During one spring-training game in 1981, Wills went to the mound to make a pitching change and signaled for a right-hander. There wasn’t a right-hander warming up.
Later that spring, Wills sent catcher Brad Gulden to pinch-hit against a left-handed pitcher, even though Gulden was a left-handed hitter. After the at-bat, Wills was irate.
“Why didn’t you tell me you were left-handed?” he asked Gulden.
Niehaus remembered asking Wills about his outfielders going into the 1981 spring camp, and the answer surprised him.
“We’ve got that guy in left field who’s going to be a pretty good ballplayer,” Wills said. “He had a pretty good year last year and he’s going to be the backbone of our outfield.”
Niehaus, puzzled, asked, “You mean Leon Roberts?”
“Yeah, Leon Roberts,” Wills said.
Roberts wasn’t even with the Mariners, having been traded two months earlier to the Texas Rangers in an 11-player deal.
The most often-told story involving Wills and the Mariners occurred on April 25, 1981, during a series at the Kingdome against the Oakland A’s. Oakland manager Billy Martin had complained during the series opener that the Mariners’ Tom Paciorek was striding out of the batter’s box when he hit the ball and should have been called out.
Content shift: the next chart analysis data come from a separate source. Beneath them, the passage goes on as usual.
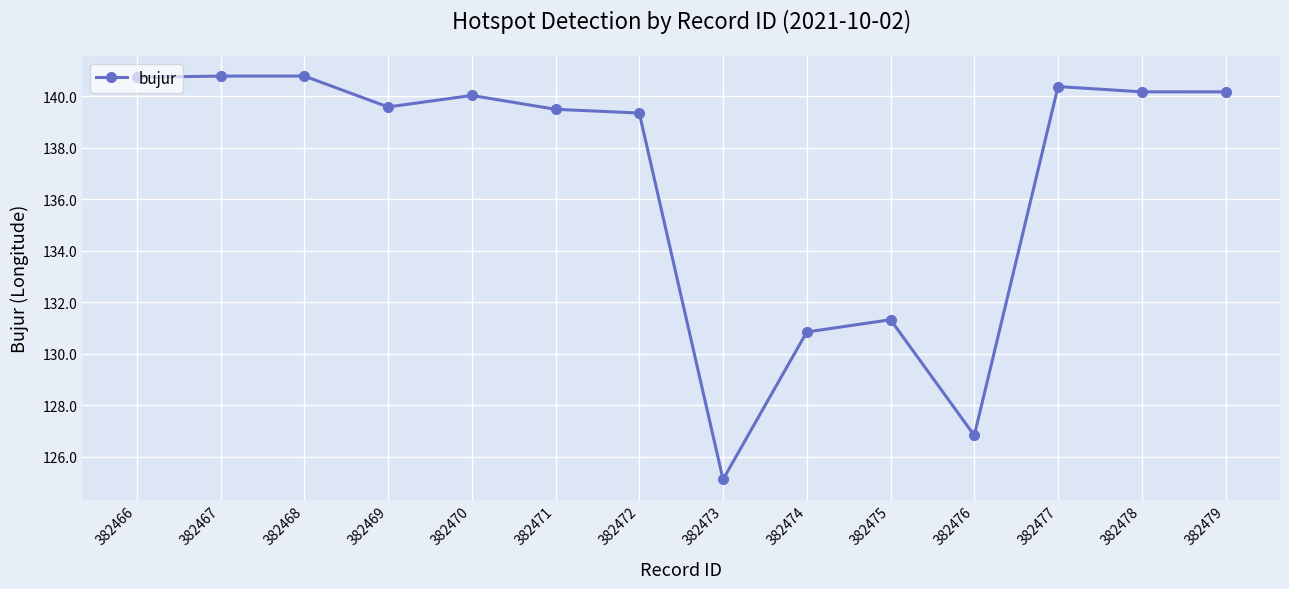

Is it true that the value at 382472 is 90.4?

False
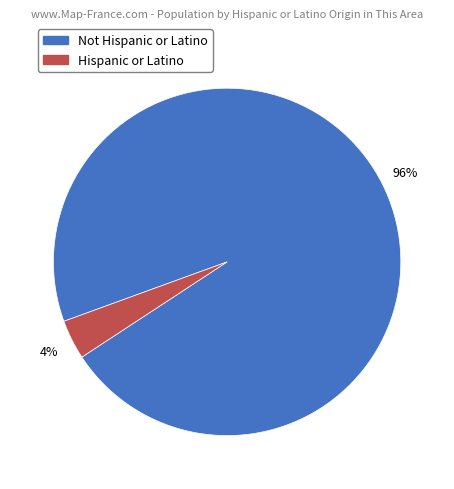

To the nearest percent, what portion does Hispanic or Latino represent?

4%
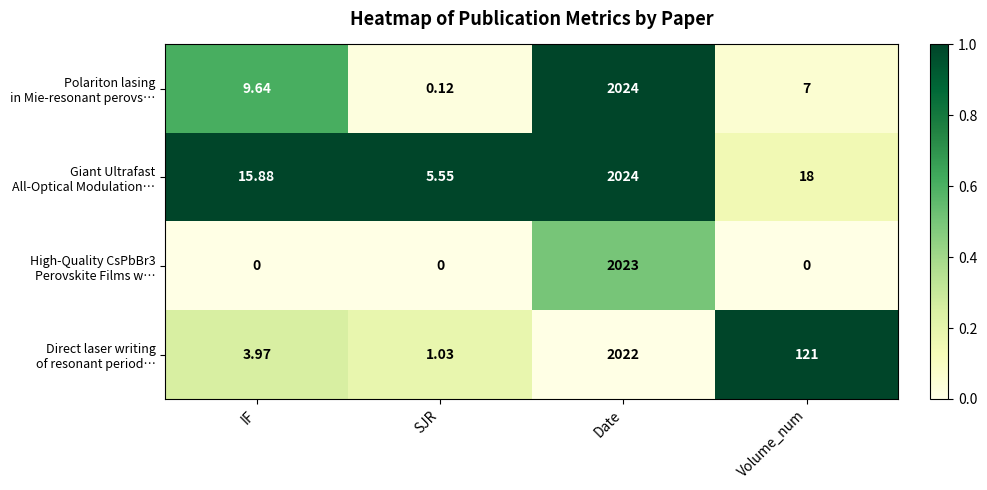

At which category is the sum across all series the highest?

Date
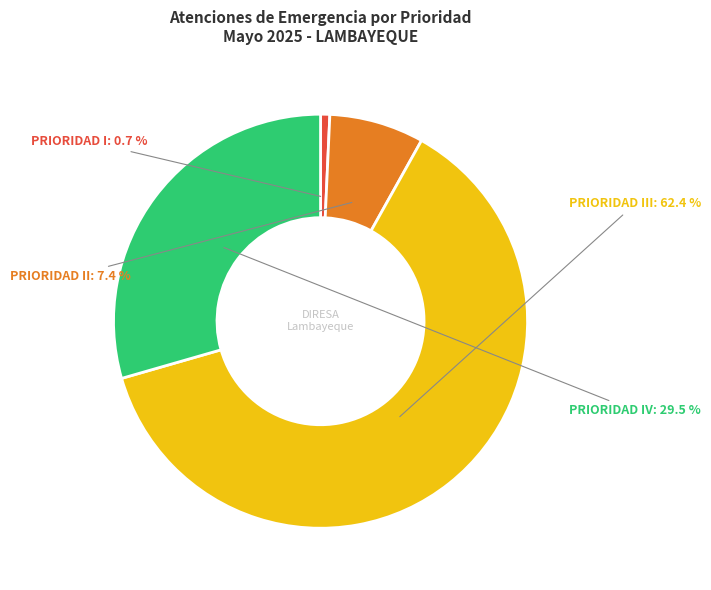

Which category has the biggest portion of the pie?

PRIORIDAD III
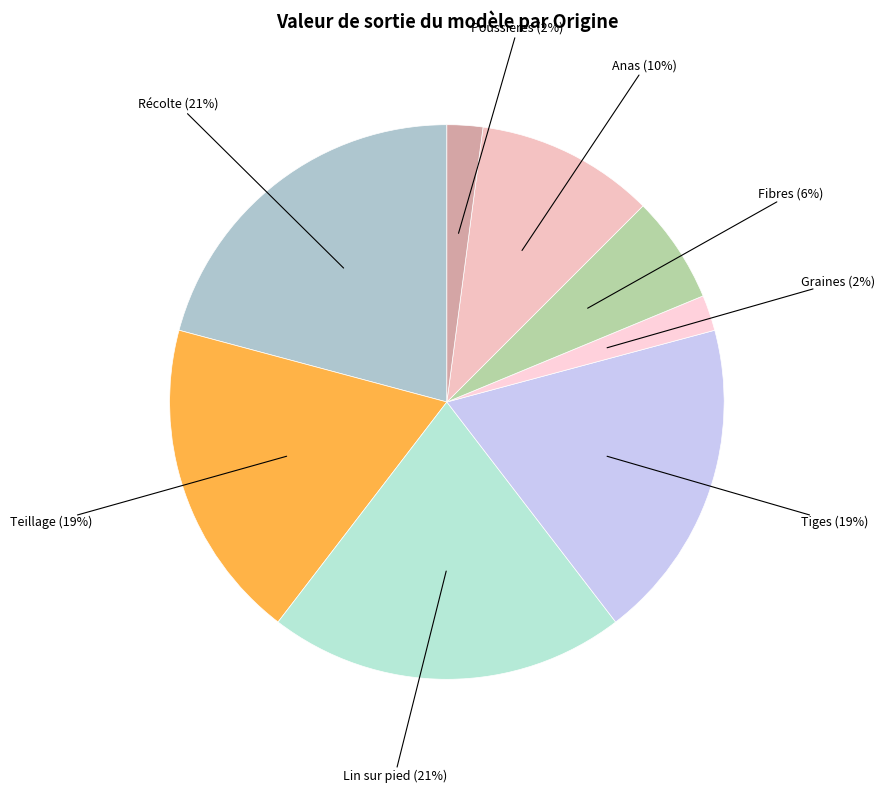

Count the number of slices in the pie.

8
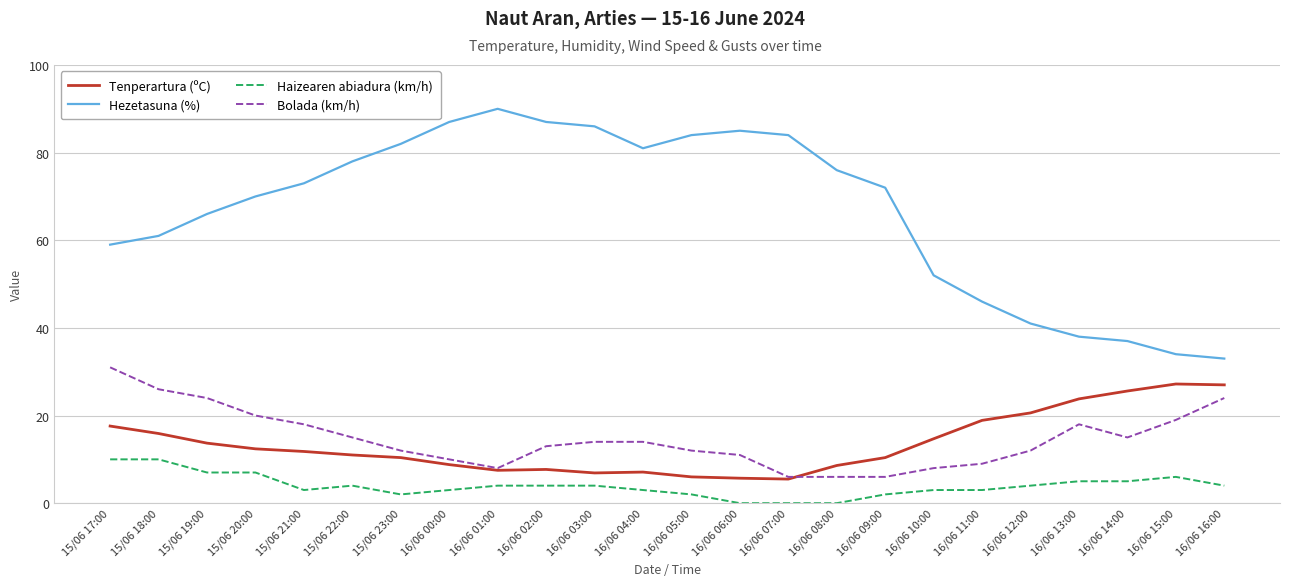

Which series has the widest spread of values?

Hezetasuna (%)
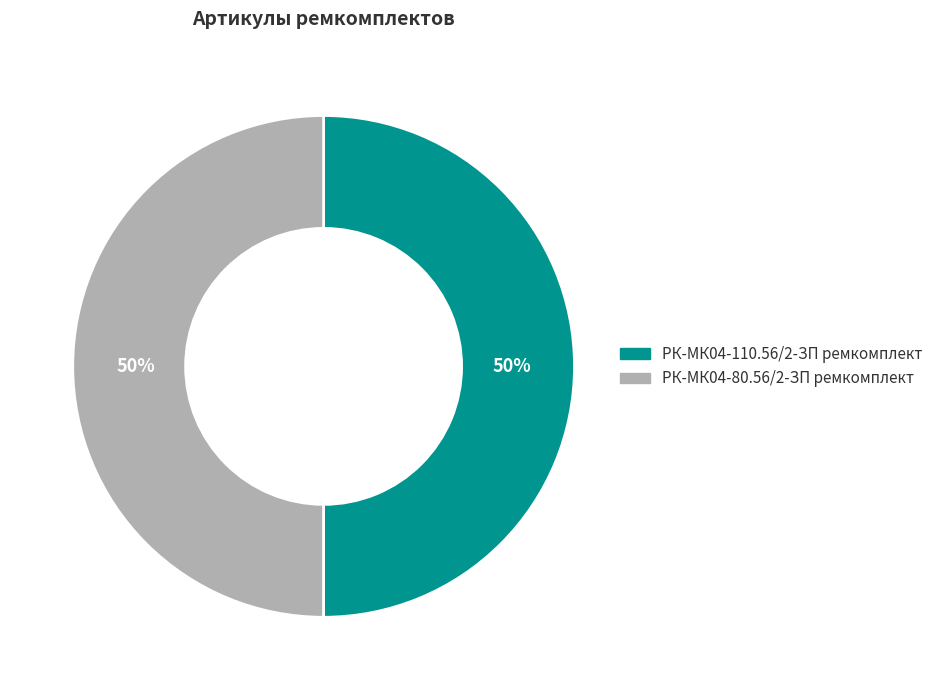

What is the ratio of the value at РК-МК04-110.56/2-ЗП ремкомплект to the value at РК-МК04-80.56/2-ЗП ремкомплект?

1.0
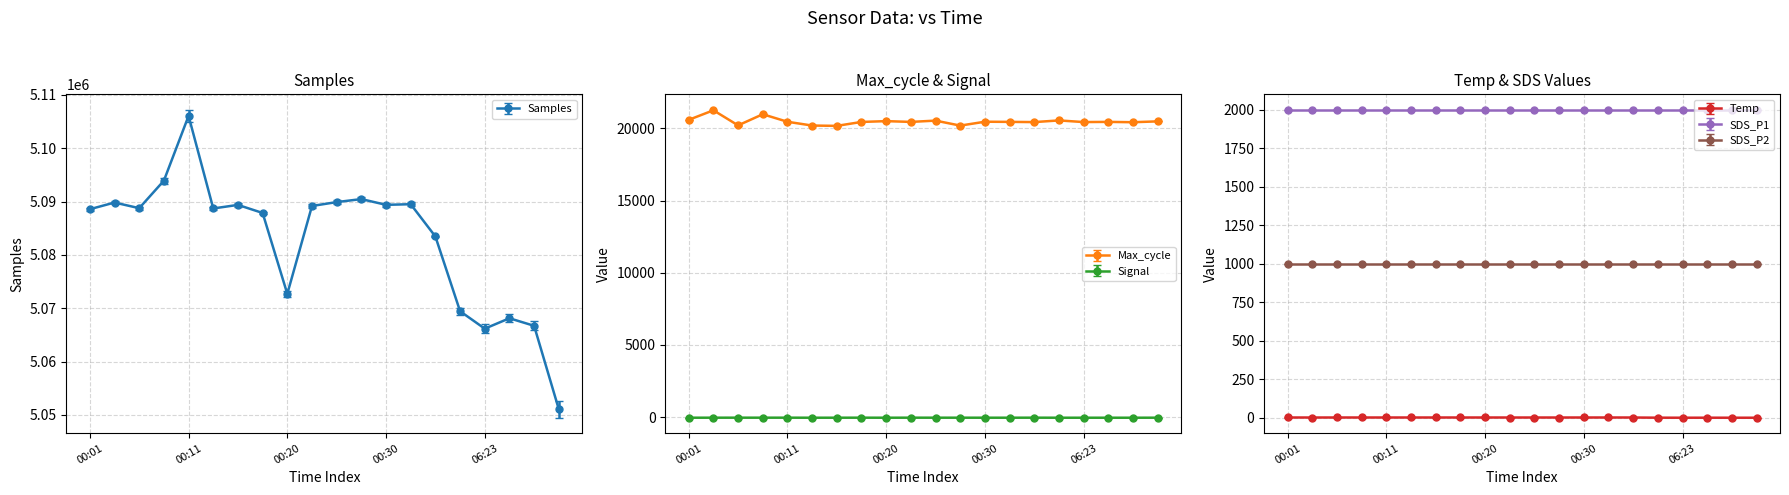

Is it true that Temp equals 0.1 at 00:06?

True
The Mariners faced A’s breaking ball specialist Rick Langford the next night, and Wills thought he had the perfect solution for Paciorek. He ordered Wilber Loo, the head groundskeeper at the Kingdome, to extend the batter’s box several inches toward the mound. That way, Paciorek would have plenty of room to cheat up and hack at Langford’s pitches before they broke.
“I remember looking at the box thinking, ‘There’s something wrong with that,’” said Randy Adamack, the Mariners’ public relations director. “Then I looked down and Billy Martin was pointing to it and talking with the umpires about it.”
Umpire Bill Kunkel measured the batter’s box and, sure enough, it was a foot longer than the regulation six feet.
Wills was fined $500 by the American League and suspended for two games. Less than two weeks later, the last-place Mariners fired Wills and replaced him with Rene Lachemann.
Not everyone was happy to see Wills leave. Julio Cruz, a young infielder with great speed, became one of the league’s best base-stealers under him.
“He was really good for me,” Cruz said. “I had never stolen a base off a lefty, but Maury would bring me out early and teach me how to do it. I wish he had stayed longer. What he did, he did to himself, and I didn’t pay that much attention to those things. But I know he had a lot to give to the game.”
He Wasn’t a Football Hero
The Mariners sought some left-handed punch for their lineup in 2000, and they obtained outfielder Al Martin from the Padres in a trade-deadline deal. What the Mariners got was a ballplayer who had plenty of controversy swirling off the field.
The Mariners already knew about a bigamy incident involving Martin, who was arrested early in 2000 on charges that he and a woman claiming to be his wife had gotten into a fight. The woman, Shawn Haggerty-Martin, claimed they were married in 1998 in Las Vegas. Martin didn’t deny that he attended a wedding with her, but he didn’t realize the ceremony was real. All the while, he was married to another woman.
The two-wives-at-once episode wasn’t all that raised eyebrows.
Martin had long contended that he played football at the University of Southern California. Media guides with the Pirates, Padres, and Mariners included information—provided by Martin—saying he played at USC. During interviews, he would tell stories of making tackles in big games for the Trojans.
The subject came up after Martin collided with Mariners shortstop Carlos Guillen during the 2000 season. Describing the collision to a Seattle Times reporter, Martin likened it to a USC football game in 1986 when he tried to tackle Leroy Hoard of Michigan.
The Times did some checking and learned that USC didn’t play Michigan that year. In fact, Martin never played a down at USC and there was no record of him being on the team.
Confronted with that, Martin told the Times he would supply proof that he played for USC. He never did.